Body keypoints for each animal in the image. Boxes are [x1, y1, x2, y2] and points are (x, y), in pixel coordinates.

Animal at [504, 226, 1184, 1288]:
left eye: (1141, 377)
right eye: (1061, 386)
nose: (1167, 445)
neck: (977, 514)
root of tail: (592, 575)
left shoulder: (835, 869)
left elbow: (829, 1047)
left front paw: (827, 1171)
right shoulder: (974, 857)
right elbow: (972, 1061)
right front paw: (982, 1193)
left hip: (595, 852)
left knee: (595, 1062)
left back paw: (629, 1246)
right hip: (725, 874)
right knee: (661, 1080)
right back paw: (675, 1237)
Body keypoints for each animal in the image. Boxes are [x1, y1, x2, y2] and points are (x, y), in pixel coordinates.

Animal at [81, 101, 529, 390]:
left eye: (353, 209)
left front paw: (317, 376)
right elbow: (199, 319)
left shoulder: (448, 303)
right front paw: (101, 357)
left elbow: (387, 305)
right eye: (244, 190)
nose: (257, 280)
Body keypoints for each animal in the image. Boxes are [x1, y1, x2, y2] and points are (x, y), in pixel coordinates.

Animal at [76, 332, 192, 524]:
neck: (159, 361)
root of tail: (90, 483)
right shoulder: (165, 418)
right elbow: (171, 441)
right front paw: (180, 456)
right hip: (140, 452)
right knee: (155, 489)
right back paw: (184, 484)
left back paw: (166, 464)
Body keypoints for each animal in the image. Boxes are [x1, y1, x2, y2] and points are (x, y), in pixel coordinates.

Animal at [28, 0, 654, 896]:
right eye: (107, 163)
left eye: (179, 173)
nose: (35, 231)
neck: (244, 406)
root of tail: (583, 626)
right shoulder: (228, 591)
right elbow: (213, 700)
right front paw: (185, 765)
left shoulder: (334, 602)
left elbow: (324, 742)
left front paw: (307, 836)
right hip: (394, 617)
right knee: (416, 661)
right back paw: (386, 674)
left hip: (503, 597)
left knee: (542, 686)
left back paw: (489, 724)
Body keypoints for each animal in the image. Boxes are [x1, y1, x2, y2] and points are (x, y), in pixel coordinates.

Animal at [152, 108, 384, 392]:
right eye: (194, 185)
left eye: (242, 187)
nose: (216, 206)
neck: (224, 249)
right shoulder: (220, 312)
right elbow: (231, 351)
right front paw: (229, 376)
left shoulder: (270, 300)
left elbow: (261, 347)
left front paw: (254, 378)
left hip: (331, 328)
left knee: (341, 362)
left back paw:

+--

[ABOUT THIS TASK]
What lines of the listing above hold "front"? Copy all of them.

[EXPECTED ANSWER]
left front paw: (827, 1171)
right front paw: (982, 1193)
left front paw: (317, 376)
right front paw: (101, 357)
right front paw: (180, 456)
right front paw: (185, 765)
left front paw: (307, 836)
right front paw: (229, 376)
left front paw: (254, 378)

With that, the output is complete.